▶ [WHAT THE TASK ASKS]:
Find every line below where the string "your" shows up, and copy those lines.
RECORD SET Block Start
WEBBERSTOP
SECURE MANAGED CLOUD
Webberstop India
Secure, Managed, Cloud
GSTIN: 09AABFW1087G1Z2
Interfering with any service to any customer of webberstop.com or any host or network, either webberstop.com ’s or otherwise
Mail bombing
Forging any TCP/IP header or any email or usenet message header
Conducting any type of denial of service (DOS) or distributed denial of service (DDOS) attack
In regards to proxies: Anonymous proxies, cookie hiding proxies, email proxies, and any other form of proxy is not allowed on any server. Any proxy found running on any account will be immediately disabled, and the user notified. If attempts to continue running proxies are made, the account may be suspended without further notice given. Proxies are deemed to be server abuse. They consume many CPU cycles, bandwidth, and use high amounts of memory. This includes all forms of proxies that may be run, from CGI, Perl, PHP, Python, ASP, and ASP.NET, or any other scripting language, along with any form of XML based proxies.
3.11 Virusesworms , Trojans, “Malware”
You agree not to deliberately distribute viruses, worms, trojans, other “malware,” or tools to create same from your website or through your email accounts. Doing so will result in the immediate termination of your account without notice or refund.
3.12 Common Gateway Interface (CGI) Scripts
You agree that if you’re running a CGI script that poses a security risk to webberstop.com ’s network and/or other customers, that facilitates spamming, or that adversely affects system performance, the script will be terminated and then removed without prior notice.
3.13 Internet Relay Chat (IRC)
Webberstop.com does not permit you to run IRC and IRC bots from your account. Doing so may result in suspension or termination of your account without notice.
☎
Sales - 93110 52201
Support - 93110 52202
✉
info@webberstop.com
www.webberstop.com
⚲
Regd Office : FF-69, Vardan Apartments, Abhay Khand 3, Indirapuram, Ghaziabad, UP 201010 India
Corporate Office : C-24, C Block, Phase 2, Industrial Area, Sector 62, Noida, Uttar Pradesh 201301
RECORD SET Block End
▶ [THE COMPLETED TASK]:
You agree not to deliberately distribute viruses, worms, trojans, other “malware,” or tools to create same from your website or through your email accounts. Doing so will result in the immediate termination of your account without notice or refund.
Webberstop.com does not permit you to run IRC and IRC bots from your account. Doing so may result in suspension or termination of your account without notice.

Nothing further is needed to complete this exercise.